Prystup recalls that the harvest in 1932 was good but all the grain was taken away by the search brigades sent from Odesa. They worked around the clock trying to extract as much grain as possible from the collective farm workers as well as the individual farmers.

Special attention was paid to the individual farmers although most of the grain was already taken away at the time of threshing. As a result, members of the collective farm and the individual farmers were left without foodstuff.

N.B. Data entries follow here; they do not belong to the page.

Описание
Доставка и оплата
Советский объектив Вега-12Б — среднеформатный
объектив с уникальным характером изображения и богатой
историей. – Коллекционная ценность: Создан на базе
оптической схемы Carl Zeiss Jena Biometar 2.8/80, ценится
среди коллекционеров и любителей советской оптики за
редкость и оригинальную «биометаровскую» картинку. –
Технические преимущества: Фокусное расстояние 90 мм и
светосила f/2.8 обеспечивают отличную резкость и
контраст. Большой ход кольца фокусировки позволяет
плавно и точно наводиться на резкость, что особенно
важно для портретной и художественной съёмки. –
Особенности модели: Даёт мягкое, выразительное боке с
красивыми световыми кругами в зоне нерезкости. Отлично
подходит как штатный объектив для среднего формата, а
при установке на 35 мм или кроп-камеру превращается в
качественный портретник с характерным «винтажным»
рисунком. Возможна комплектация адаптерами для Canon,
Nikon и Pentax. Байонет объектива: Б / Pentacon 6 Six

In 1932-1933, there were at least three different heads of the collective farm. The first one, Kovbasiuk,  in 1932, refused to surrender to the state the grain kept (by the collective farm) for planting in the spring of 1933. He was removed for “sabotaging the grain procurement”. The next appointed head, Malion, gave away all the grain, even the bare minimum kept for feeding livestock. As a result, horses started dying en masse in late 1932-early 1933 and there was no grain left to sow in the spring of 1933. Malion was then replaced by Zadorozhny who managed to find some seed grain to complete the spring sowing.

Prystup recalls that people started dying in the latter half of 1932 and the number of deaths increased in the spring of 1933, especially among men and children, and peaked in the summer of 1933. He was appointed the secretary of the village council on May 1, 1933. It was his responsibility to submit reports on the progress of the agricultural works as well as to register all deaths.